Msu Ethanol Study Could Create Thousands of Jobs
Author: Lauren Woods
Michigan will get at least 100 new jobs with the possibility for thousands more - thanks to the $50 million ethanol research money enclosed in the ethanol research grant awarded last Tuesday to the Michigan State University. The money will be used by MSU to research ways on how factories can convert plants other than corn into fuel.
The money puts MSU in the midst of a main federal effort to turn common plants into ethanol that could replace gasoline in the nation's vehicles, an effort whose "Holy Grail," one MSU official said, is a Michigan economy fed by fuel from plants.
"At the ultimate level, what it would look like if Michigan has a thriving bio-economy, would clearly be in the thousands and thousands of jobs," said Steve Pueppke, the director of MSU's Office of Biobased Technologies. If scientists are successful, millions of acres of Michigan land could be used to grow plants for processing in Michigan factories into ethanol or more exotic fuels.
Scientists are eager to use ethanol produced from cellulose which is a material found in all plant matter.
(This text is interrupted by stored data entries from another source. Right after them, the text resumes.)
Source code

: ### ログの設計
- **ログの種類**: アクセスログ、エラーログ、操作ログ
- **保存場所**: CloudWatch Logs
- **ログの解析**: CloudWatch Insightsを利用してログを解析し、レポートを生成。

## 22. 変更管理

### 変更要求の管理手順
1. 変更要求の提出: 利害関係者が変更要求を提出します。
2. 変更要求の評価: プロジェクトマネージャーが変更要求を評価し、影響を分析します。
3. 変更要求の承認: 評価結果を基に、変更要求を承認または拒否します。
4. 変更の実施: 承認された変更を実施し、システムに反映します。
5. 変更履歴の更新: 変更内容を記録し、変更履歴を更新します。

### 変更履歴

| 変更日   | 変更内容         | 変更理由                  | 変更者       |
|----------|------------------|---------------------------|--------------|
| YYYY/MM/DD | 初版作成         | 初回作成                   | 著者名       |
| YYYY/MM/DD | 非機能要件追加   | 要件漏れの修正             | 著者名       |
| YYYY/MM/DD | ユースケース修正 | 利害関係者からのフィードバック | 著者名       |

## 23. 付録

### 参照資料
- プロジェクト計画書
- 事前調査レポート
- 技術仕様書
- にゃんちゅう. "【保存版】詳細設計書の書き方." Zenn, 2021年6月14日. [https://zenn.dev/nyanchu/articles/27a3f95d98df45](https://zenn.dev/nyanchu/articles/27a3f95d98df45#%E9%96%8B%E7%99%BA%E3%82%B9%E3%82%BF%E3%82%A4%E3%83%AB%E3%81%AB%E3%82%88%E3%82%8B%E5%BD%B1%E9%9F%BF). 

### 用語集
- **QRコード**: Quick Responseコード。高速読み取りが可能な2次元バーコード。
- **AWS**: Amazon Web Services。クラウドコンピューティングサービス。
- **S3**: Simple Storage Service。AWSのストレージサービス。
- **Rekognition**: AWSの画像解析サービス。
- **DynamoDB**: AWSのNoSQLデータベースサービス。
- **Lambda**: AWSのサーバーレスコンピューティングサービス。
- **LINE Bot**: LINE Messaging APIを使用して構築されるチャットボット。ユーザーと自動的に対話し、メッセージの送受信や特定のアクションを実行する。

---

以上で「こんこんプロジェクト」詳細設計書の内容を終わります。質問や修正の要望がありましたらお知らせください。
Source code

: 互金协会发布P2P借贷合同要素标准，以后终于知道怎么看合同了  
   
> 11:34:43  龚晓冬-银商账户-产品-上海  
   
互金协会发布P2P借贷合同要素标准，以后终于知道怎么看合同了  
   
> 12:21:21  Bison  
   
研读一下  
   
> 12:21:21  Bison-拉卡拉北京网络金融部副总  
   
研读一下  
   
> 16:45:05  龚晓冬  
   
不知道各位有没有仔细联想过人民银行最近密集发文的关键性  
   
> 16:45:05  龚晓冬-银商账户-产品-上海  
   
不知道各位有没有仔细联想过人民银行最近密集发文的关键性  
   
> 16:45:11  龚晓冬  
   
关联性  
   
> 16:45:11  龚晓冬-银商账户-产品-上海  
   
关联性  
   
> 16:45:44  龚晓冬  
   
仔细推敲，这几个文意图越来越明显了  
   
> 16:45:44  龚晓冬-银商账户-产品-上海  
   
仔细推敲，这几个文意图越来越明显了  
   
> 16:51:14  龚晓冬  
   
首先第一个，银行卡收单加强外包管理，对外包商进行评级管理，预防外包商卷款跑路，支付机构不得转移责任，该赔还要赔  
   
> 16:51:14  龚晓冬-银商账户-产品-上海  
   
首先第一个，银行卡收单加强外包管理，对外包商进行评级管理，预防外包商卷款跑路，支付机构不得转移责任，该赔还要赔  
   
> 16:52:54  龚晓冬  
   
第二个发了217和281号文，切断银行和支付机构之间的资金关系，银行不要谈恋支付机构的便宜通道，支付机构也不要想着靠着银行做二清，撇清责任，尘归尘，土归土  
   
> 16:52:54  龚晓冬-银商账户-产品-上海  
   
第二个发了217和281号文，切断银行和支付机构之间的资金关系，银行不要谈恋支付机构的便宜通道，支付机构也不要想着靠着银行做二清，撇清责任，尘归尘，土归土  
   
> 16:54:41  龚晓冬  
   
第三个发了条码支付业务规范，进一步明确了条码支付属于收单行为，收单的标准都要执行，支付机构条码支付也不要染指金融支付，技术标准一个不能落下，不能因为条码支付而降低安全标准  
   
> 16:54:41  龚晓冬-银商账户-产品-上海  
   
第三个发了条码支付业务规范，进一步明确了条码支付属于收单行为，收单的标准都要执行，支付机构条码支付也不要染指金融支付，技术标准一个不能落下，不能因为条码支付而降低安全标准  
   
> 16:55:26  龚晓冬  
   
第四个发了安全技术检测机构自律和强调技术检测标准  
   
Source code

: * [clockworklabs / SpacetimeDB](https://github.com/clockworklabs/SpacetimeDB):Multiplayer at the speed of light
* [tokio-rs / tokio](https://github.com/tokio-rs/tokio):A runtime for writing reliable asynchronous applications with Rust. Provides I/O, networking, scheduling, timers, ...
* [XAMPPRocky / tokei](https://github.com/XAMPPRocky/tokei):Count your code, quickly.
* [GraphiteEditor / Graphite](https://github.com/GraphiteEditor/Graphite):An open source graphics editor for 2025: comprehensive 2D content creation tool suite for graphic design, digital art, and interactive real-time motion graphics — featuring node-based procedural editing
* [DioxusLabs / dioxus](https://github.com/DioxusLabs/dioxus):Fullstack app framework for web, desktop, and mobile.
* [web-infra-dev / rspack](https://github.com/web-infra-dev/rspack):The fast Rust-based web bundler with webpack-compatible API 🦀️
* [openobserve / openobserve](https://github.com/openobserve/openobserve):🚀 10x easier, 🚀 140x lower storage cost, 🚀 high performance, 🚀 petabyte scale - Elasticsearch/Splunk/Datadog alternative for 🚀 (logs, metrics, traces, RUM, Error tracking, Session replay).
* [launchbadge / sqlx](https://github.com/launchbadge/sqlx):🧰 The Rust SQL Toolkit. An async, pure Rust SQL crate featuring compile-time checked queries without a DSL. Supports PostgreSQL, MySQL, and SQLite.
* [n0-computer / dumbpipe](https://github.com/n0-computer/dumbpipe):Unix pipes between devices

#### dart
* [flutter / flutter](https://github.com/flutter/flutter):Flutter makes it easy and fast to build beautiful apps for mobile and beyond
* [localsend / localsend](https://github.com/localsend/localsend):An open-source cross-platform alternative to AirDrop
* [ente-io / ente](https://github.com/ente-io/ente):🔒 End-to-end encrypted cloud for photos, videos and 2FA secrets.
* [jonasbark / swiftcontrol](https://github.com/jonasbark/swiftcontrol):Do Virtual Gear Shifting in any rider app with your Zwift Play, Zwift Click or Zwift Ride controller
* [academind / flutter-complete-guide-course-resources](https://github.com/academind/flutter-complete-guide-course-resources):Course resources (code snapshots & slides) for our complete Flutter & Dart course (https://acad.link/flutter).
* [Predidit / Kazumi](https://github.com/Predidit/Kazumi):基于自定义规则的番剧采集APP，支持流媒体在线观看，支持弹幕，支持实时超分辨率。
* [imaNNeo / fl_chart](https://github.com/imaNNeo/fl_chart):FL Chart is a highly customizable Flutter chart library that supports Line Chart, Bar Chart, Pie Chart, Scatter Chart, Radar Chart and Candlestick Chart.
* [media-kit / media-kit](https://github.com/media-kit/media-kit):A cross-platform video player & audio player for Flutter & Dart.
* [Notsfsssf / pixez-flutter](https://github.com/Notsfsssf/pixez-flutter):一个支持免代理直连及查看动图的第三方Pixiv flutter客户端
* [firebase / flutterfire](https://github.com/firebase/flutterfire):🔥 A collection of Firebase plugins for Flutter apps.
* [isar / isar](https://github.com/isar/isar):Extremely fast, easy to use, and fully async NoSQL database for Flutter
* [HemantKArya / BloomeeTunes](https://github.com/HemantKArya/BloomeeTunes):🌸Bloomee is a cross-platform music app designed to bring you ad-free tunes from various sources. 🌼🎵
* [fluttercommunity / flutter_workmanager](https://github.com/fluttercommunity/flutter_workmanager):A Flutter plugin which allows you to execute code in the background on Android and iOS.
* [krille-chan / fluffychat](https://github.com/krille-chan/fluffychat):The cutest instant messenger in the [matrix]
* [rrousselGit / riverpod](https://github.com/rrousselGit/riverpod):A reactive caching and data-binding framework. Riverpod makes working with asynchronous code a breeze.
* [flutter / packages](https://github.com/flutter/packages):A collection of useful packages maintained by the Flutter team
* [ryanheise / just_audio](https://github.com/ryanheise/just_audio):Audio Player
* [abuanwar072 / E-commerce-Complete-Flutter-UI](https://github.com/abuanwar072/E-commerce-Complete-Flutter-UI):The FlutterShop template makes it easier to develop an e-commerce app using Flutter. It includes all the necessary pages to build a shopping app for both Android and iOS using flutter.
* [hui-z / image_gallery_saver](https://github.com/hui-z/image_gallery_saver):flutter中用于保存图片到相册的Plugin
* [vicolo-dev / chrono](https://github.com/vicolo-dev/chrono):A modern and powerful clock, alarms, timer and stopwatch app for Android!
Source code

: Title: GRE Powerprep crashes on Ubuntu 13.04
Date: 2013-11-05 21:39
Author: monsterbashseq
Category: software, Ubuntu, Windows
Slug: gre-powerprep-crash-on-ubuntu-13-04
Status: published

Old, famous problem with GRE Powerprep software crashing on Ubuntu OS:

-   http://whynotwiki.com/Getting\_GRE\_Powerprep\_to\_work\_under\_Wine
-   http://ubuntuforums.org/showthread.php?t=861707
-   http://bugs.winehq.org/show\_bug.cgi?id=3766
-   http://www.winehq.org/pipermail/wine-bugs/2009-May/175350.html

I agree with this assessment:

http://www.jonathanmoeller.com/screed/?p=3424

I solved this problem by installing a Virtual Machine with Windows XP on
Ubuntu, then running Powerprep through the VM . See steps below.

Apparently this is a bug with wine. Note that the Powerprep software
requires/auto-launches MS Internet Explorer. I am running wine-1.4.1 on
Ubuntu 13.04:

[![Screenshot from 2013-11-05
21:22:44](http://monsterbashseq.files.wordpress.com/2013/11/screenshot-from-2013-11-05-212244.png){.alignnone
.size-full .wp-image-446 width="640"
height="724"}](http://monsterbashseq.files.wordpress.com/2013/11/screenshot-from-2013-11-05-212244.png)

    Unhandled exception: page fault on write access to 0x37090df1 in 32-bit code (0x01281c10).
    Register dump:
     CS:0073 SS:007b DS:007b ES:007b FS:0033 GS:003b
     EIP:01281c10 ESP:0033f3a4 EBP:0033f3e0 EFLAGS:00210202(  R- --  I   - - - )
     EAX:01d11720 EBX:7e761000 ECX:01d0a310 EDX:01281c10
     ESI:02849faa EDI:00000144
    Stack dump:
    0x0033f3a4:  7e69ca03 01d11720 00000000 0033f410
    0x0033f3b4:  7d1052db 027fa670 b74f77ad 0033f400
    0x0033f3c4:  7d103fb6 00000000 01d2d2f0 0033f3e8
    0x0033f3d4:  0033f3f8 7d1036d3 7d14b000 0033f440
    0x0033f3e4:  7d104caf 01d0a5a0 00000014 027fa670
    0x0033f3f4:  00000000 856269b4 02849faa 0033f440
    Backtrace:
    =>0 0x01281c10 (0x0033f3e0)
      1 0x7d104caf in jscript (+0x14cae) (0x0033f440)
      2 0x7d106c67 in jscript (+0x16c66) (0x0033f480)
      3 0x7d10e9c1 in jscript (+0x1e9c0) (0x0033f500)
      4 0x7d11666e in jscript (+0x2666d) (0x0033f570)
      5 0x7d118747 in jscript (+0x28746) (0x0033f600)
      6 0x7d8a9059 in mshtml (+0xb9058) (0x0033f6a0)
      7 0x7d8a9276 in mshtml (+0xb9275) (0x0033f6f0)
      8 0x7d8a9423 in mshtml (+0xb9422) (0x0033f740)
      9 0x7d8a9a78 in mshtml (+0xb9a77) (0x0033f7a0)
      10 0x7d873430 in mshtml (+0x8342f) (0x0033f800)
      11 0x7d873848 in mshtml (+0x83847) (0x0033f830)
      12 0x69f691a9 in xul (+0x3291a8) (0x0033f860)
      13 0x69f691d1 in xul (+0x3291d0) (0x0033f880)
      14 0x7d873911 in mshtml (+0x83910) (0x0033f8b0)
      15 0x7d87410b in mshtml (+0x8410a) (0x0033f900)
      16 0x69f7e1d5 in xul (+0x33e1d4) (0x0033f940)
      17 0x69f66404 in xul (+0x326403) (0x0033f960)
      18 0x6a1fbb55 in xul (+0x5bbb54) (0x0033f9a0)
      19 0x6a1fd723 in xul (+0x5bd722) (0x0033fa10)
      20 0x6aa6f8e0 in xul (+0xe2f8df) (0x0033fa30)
The cellulosic ethanol would cut greenhouse-gas emissions by as much as 80 percent over gasoline, a four-fold improvement over corn-based ethanol. But current technology is not efficient enough to make cellulosic ethanol cost-effective.
MSU will get the money over five years in a partnership with the University of Wisconsin and several other institutions - one of three groups picked by the Department of Energy to start bioenergy research centers countrywide. The Wisconsin-MSU effort is the only center awarded to U.S. universities - two national laboratories that are part of the Department of Energy will host the other centers.